LATER: $29$ worked very well. $$ n=29, \; k=1, \; D = 169 x^2 - 198 x + 58, $$ $$ P = 57122 x^2 - 66924 x + 19603, $$ $$ Q = 4394 x - 2574, $$ $$ P^2 - D Q^2 = 1, $$ $$ P(1) = 9801, \; Q(1) = 1820, \; D(1) = 29. $$

Here are some results concerning the degree of the polynomial $P$. We only treat the cases where $n$ is a positive, square-free integer congruent to $3$ modulo $4$, showing that the degree of $P$ is less than or equal to $2$.

We start by the weaker assumption that, given the positive integer $n$ and a solution $(a,b)$ of Pell's equation $a^2-nb^2=1$, there exist polynomials $D,P,Q\in\Bbb Q[X]$ and a rational number $k$ such that $P^2-DQ^2=1$, with $D(k)=n,P(k)=a$ and $Q(k)=b$. Let $d$ be the degree of $P$. As mentioned in my other post, and following the conventions and results in David Speyer's answer, there exist constants $\alpha\in\Bbb C$ and $\beta,\gamma\in\Bbb Q$, with $\alpha^2,\gamma^2\in\Bbb Q$ such that $$\begin{cases} P=\pm T_d\left(\alpha(X+\beta)\right),\\ Q=\gamma U_{d-1}\left(\alpha(X+\beta)\right),\\ D=\gamma^{-2}\left(\alpha^2(X+\beta)^2-1\right), \end{cases}$$ where $T_d$ (resp. $U_d$) denotes the degree $d$ Chebyshev polynomial of the first kind (resp. of the second kind). From the hypothesis on $P$, we can assume $\beta=0$. We have the identity $$T_d+U_{d-1}\sqrt{X^2-1}=\left(X+\sqrt{X^2-1}\right)^d,$$ which leads to $$P+Q\sqrt{D}=\left(\alpha X+\sqrt{\alpha^2X^2-1}\right)^d.$$ If $d$ is odd then the explicit expression of $T_d$ shows that $\alpha$ (and therefore $\gamma$) is rational. Evaluating at $k$, we then obtain the identity $$a+b\sqrt{n}=\left(u+v\sqrt{n}\right)^d,$$ with $u,v\in\Bbb Q$. It then follows that $u+v\sqrt{n}$ is a unit in the ring of integers of $\Bbb Q(\sqrt{n})$ and, since we are assuming $n\equiv3\pmod4$, the elements $u$ and $v$ are integers. In particular, for $d>1$, the couple $(a,b)$ cannot be a fundamental solution of Pell's equation.

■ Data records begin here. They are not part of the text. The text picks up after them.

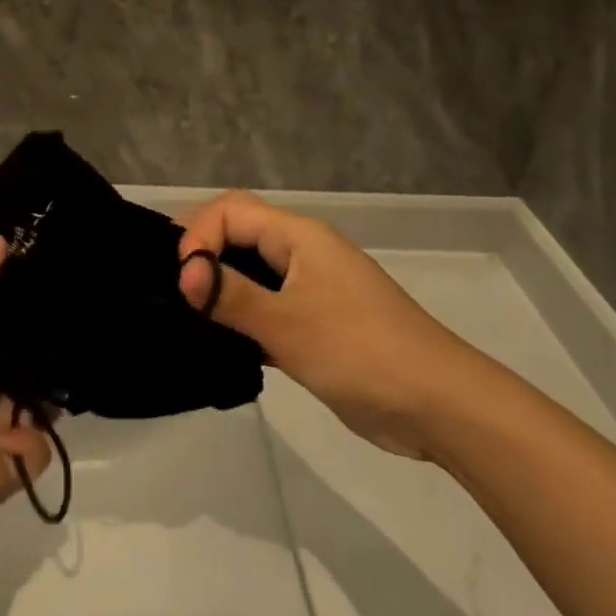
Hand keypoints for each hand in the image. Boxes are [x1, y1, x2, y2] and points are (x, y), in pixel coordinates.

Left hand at [0, 239, 53, 525]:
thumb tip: (0, 237)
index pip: (4, 338)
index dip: (24, 322)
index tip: (54, 299)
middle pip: (27, 373)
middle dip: (45, 362)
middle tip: (76, 336)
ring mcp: (3, 433)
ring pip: (42, 408)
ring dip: (43, 402)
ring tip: (68, 377)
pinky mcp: (20, 465)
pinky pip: (42, 444)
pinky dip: (28, 440)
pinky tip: (15, 435)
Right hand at [178, 191, 481, 459]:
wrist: (437, 404)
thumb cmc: (359, 351)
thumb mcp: (287, 323)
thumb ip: (232, 295)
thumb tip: (184, 274)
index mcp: (299, 236)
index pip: (231, 210)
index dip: (199, 236)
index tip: (184, 282)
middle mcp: (303, 252)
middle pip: (240, 233)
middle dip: (204, 255)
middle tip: (177, 295)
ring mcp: (312, 288)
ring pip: (252, 272)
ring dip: (221, 288)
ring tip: (192, 319)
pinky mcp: (316, 323)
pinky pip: (267, 306)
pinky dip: (243, 317)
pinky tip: (223, 344)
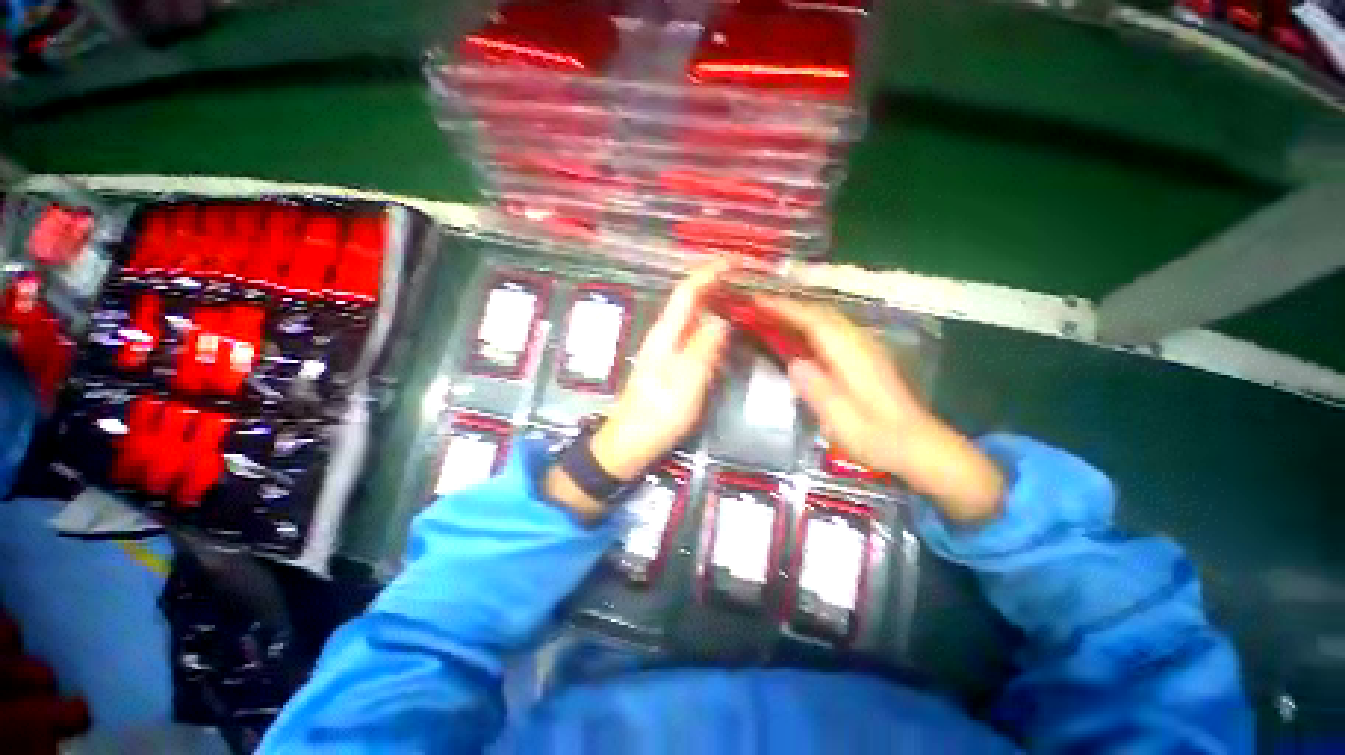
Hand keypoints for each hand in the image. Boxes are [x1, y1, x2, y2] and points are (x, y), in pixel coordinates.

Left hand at [546, 265, 728, 517]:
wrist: (630, 442)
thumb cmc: (657, 414)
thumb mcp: (686, 382)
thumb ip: (704, 348)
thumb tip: (722, 317)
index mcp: (666, 333)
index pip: (688, 291)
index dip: (711, 271)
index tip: (738, 259)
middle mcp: (665, 334)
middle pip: (691, 298)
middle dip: (718, 282)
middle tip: (750, 278)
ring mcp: (668, 349)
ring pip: (695, 315)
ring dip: (717, 301)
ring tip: (746, 295)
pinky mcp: (673, 363)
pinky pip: (696, 334)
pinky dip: (714, 323)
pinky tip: (729, 328)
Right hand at [760, 296, 1004, 523]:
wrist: (917, 445)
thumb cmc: (876, 436)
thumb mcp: (841, 419)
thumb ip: (817, 388)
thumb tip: (794, 362)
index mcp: (851, 356)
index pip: (814, 321)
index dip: (784, 308)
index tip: (757, 300)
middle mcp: (860, 343)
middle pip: (822, 313)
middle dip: (790, 304)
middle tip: (759, 304)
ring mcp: (867, 348)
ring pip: (830, 318)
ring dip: (802, 311)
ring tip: (775, 313)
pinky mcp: (868, 357)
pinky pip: (835, 328)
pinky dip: (814, 323)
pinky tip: (803, 333)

From now on, we assume $d=2m$ even. For $\alpha\in\Bbb Q$, we proceed as above and deduce that $(a,b)$ cannot be a fundamental solution for $d>1$. Suppose then that $\alpha=\sqrt{w}$, we $w\in\Bbb Q$ not a square, so that $\gamma=t\alpha$, with $t\in\Bbb Q$. We have the relation $$T_d+U_{d-1}\sqrt{X^2-1}=\left(X^2-1+2X\sqrt{X^2-1}\right)^m$$ and thus $$P+Q\sqrt{D}=\left(\alpha^2X^2-1+2\alpha\sqrt{\alpha^2X^2-1}\right)^m.$$ Evaluating at $k$, we then easily obtain the identity $$a+b\sqrt{n}=\left(u+v\sqrt{n}\right)^m,$$ with $u,v\in\Bbb Q$. Once again, for $m>1$, it then follows that the couple $(a,b)$ cannot be a fundamental solution, leading to the result.

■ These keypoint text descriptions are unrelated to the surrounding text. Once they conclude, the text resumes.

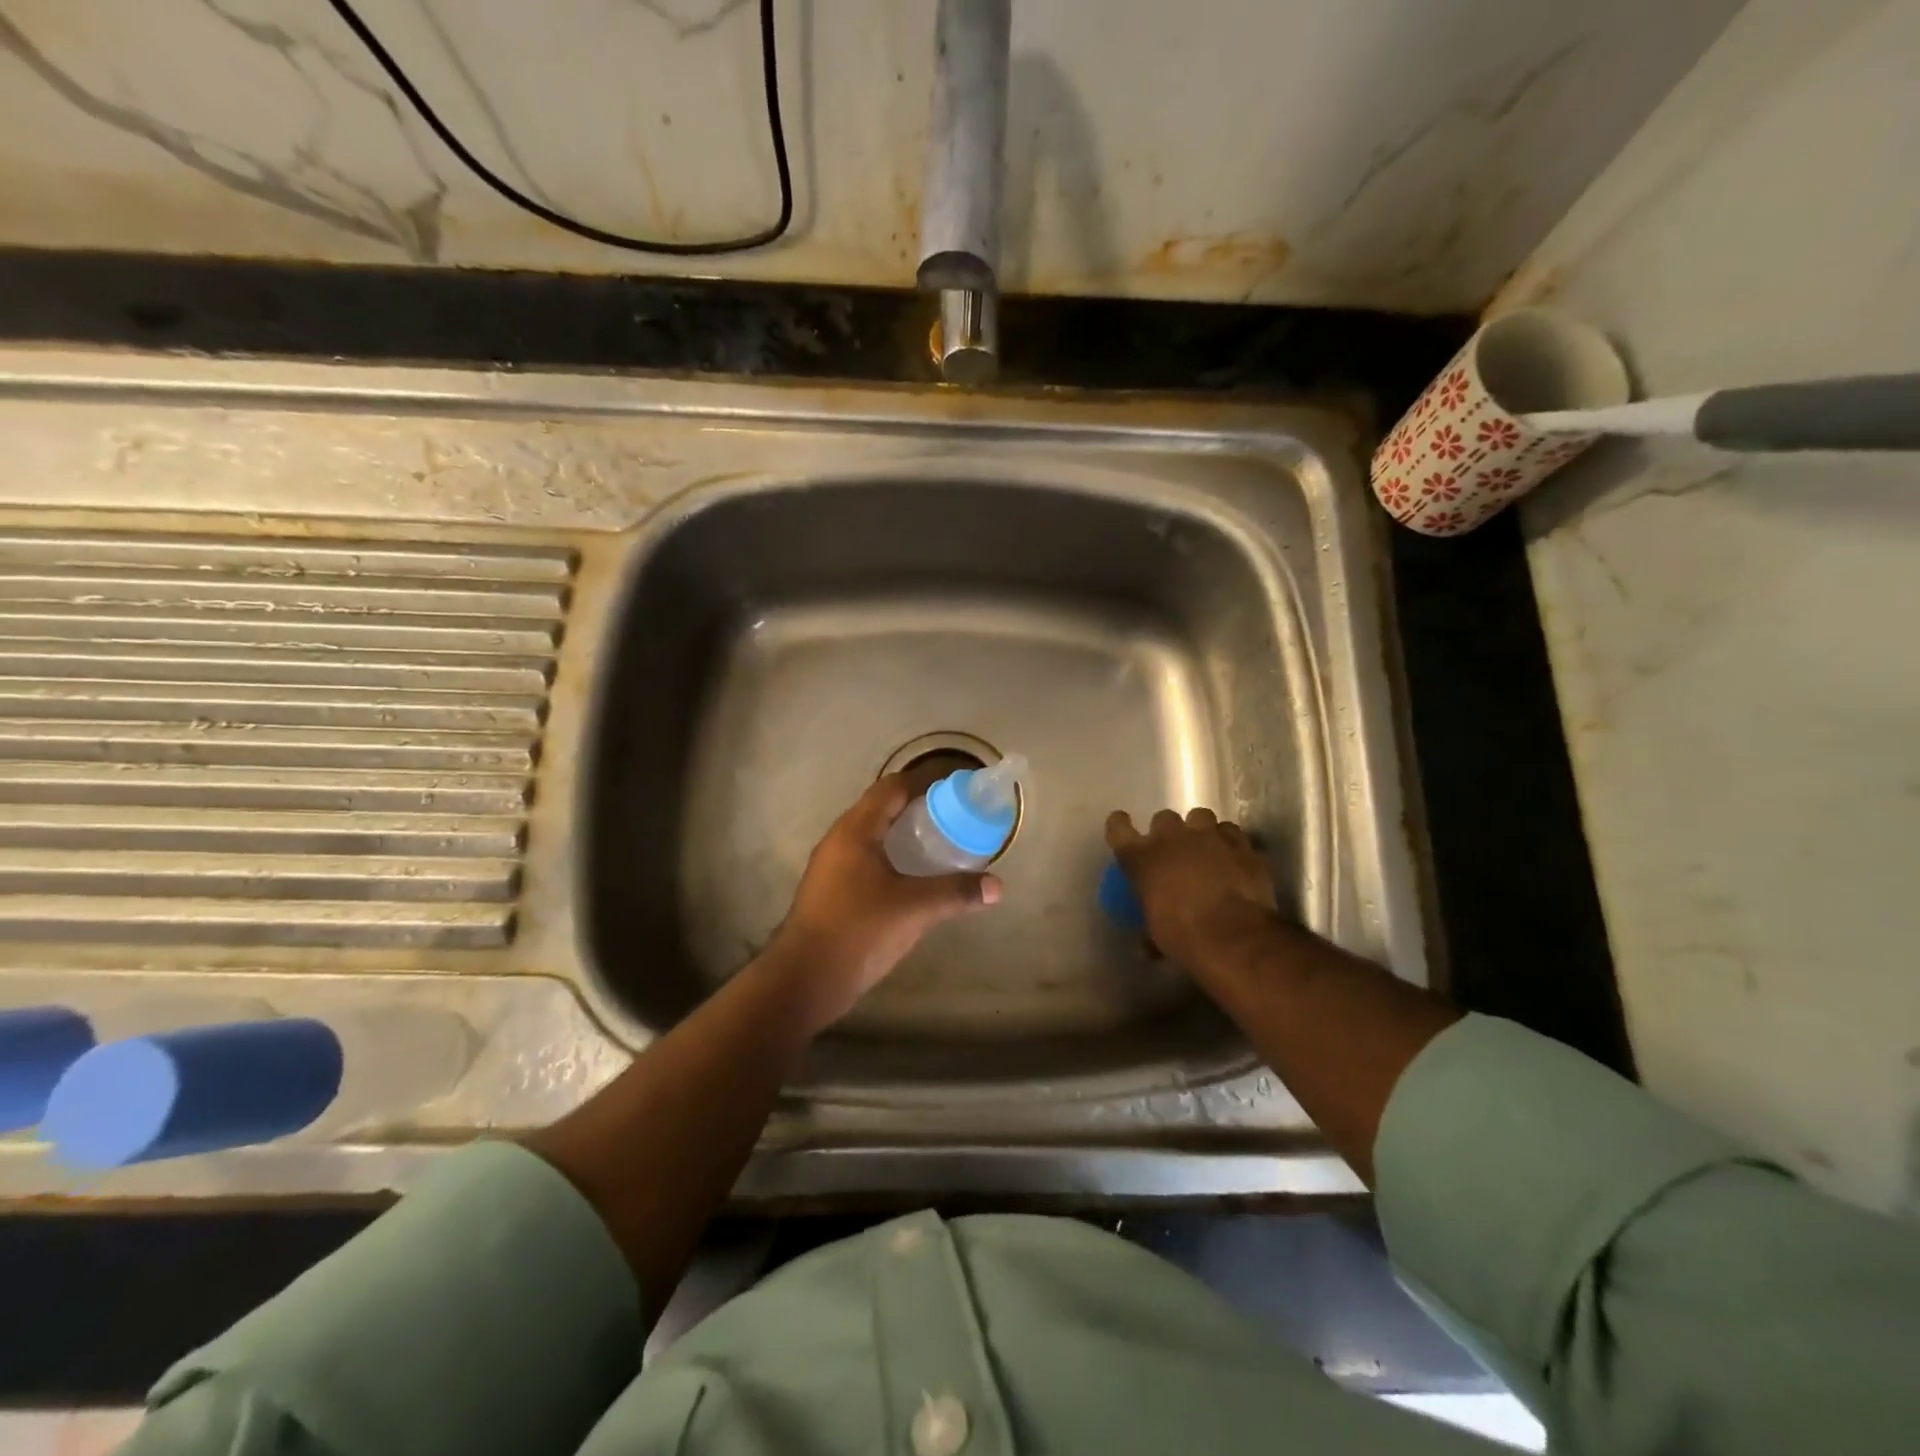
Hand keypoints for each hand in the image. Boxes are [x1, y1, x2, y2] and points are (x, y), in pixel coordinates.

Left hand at [760, 774, 1001, 1033]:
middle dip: (918, 810)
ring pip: (873, 838)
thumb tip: (997, 886)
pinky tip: (914, 880)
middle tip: (955, 819)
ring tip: (941, 846)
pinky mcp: (831, 892)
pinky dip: (892, 861)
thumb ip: (956, 892)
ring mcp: (831, 868)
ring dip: (904, 837)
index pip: (891, 788)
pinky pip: (866, 862)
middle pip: (881, 810)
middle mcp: (839, 841)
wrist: (804, 979)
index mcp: (855, 831)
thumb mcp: (914, 909)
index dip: (923, 782)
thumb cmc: (858, 931)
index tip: (955, 790)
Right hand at [1105, 807, 1278, 976]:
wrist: (1234, 938)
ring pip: (1201, 816)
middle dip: (1168, 832)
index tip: (1124, 828)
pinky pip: (1232, 834)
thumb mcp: (1155, 933)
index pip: (1118, 827)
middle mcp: (1172, 838)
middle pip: (1164, 818)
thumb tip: (1147, 943)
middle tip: (1174, 852)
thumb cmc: (1184, 937)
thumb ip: (1150, 923)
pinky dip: (1231, 844)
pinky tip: (1235, 859)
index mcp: (1141, 857)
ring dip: (1201, 831)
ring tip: (1207, 849)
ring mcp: (1210, 837)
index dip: (1120, 826)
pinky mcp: (1242, 845)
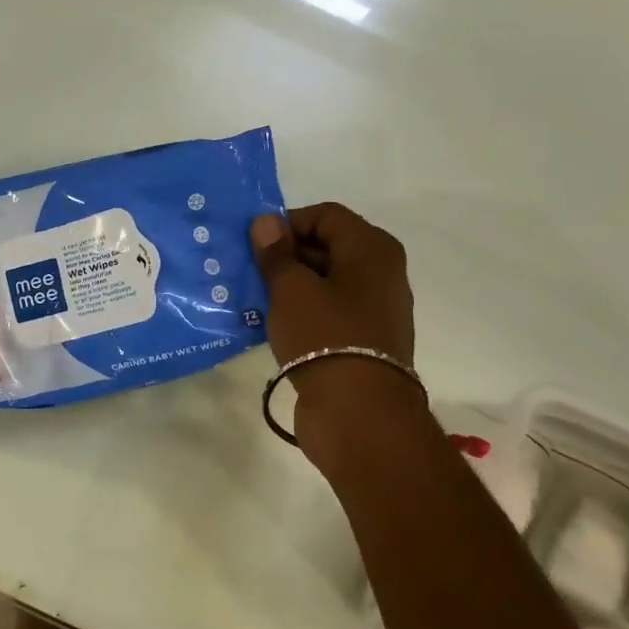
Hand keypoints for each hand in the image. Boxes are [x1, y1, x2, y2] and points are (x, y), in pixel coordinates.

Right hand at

A final remark: for general $n$, if $(a,b)$ is a fundamental solution then $$a+b\sqrt{n}=\left(u+v\sqrt{n}\right)^r,$$ where $u+v\sqrt{n}$ is a fundamental unit of $\Bbb Q(\sqrt{n})$. For example, in Stefan Kohl's example for $n=13$, we have $$649+180\sqrt{13}=\left(\frac{11}2+\frac32\sqrt{13}\right)^3.$$ I'm definitely not an expert on this subject, but the above discussion combined with an explicit bound for the integer $r$ would lead to a bound for the degree of $P$ and therefore give a complete answer to the second question.